ASSIGNED TASK:
Please quote exactly the lines below from the line containing "391 286 6.24" to the line containing "1192 791 4.09", both lines included, and nothing else.

DATA SECTION:

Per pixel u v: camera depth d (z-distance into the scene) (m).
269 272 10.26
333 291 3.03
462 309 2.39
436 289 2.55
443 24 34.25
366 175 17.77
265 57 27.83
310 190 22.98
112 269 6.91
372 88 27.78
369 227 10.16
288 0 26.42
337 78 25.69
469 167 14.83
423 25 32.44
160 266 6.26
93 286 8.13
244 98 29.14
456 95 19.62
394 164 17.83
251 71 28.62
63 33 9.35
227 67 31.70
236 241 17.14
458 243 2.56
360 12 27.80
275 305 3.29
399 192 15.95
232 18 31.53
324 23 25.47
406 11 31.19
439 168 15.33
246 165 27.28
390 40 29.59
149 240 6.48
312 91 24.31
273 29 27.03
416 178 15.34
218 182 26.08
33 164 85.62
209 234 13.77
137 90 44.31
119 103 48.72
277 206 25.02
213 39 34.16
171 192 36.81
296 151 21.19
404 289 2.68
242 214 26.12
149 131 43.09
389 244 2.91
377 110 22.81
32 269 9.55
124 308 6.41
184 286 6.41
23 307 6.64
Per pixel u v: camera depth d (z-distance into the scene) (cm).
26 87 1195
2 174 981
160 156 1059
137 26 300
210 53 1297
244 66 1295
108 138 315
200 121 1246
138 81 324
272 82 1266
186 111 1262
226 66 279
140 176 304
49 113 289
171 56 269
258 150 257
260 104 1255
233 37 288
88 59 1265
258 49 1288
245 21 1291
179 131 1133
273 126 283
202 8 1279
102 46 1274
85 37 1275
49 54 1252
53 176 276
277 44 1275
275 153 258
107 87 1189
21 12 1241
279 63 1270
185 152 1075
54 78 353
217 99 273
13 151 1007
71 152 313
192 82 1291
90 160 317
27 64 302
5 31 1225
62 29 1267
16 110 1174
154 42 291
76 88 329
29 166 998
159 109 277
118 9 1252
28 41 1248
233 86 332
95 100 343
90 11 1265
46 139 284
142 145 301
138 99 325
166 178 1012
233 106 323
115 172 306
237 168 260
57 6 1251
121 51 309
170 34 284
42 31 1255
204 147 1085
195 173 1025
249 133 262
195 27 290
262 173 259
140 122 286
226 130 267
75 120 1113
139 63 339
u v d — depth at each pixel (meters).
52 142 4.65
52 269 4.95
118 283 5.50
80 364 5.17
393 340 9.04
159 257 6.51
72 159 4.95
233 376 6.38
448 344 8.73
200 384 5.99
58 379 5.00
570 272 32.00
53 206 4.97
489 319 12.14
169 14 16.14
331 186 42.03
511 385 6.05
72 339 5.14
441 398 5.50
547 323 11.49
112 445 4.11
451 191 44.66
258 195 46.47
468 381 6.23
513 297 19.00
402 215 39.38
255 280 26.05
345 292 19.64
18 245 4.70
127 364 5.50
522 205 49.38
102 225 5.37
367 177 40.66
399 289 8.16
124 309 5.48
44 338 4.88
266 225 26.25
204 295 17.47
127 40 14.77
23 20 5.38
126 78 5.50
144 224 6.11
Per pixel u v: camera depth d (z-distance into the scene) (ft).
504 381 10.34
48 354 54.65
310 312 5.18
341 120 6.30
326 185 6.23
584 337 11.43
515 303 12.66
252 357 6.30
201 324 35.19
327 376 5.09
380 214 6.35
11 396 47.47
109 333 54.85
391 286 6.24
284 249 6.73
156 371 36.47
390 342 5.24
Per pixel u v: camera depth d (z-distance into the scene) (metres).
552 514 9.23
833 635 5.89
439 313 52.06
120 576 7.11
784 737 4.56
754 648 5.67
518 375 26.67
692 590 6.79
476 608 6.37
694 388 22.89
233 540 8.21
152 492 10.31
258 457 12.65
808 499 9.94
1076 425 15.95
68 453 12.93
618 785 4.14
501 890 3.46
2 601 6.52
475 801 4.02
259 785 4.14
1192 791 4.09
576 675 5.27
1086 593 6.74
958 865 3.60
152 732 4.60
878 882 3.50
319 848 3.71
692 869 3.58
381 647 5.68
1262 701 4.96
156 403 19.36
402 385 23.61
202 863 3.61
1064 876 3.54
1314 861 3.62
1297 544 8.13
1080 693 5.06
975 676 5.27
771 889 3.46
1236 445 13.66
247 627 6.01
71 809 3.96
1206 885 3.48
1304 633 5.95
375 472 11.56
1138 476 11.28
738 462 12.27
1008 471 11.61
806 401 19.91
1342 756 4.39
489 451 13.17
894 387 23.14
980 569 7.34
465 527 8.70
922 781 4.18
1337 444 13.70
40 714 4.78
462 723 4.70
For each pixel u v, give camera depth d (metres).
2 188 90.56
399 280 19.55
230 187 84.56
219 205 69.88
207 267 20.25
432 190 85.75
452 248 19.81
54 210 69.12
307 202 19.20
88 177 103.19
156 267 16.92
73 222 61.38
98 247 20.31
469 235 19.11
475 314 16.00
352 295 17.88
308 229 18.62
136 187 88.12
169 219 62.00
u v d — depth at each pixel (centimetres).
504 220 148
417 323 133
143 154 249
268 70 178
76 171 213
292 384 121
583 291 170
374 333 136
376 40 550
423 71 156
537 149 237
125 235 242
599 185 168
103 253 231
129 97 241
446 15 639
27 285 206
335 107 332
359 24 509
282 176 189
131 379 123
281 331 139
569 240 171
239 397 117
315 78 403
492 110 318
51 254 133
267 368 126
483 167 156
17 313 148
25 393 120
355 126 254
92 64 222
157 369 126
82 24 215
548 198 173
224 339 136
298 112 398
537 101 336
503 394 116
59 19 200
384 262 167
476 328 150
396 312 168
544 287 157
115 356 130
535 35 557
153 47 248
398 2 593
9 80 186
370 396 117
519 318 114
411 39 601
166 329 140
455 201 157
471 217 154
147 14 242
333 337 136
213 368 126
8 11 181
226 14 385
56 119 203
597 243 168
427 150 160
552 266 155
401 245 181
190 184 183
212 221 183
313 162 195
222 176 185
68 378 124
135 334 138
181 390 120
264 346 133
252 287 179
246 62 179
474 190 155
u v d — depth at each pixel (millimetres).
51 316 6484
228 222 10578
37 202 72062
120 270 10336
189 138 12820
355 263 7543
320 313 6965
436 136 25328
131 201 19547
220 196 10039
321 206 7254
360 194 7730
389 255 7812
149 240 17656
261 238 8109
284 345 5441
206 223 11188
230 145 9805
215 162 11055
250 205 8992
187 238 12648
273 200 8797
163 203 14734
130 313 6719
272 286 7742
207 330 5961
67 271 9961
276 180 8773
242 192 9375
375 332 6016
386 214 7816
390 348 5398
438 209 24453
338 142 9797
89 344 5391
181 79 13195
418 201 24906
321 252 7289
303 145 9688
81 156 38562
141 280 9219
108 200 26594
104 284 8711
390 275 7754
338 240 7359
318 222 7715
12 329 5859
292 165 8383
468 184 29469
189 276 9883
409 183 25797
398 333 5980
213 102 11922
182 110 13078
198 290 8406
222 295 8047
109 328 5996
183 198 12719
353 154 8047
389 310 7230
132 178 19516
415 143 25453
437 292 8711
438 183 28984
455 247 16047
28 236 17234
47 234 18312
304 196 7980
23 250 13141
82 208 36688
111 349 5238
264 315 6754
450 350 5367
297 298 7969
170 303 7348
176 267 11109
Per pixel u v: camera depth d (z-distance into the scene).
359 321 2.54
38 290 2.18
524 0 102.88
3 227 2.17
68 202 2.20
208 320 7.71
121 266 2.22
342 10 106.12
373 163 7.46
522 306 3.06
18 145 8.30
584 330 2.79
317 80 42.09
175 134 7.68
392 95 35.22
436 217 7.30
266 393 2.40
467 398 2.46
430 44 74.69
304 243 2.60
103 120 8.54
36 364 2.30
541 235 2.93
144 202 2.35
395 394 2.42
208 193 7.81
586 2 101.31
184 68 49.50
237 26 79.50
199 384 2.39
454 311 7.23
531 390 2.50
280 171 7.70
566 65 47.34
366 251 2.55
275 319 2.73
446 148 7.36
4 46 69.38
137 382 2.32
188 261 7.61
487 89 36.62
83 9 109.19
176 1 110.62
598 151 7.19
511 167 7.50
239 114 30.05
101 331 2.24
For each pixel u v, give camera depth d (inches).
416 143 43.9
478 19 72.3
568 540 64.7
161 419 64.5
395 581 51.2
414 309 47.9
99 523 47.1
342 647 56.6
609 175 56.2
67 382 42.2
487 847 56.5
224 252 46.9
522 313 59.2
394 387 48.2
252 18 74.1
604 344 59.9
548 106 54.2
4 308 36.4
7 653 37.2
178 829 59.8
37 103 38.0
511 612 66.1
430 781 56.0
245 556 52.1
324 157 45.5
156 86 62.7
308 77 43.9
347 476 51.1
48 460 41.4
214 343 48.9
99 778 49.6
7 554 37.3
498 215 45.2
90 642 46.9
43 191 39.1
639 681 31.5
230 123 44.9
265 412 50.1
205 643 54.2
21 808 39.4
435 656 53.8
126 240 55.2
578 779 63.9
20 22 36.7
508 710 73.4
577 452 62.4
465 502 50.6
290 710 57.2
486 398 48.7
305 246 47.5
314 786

RESULT:
391 286 6.24
284 249 6.73
156 371 36.47
390 342 5.24
Per pixel u v: camera depth d (z-distance into the scene) (metres).
552 514 9.23
833 635 5.89
439 313 52.06
120 576 7.11
784 737 4.56
754 648 5.67
518 375 26.67
692 590 6.79
476 608 6.37
694 388 22.89
233 540 8.21
152 492 10.31
258 457 12.65
808 499 9.94
1076 425 15.95
68 453 12.93
618 785 4.14
501 890 3.46
2 601 6.52
475 801 4.02
259 785 4.14
1192 791 4.09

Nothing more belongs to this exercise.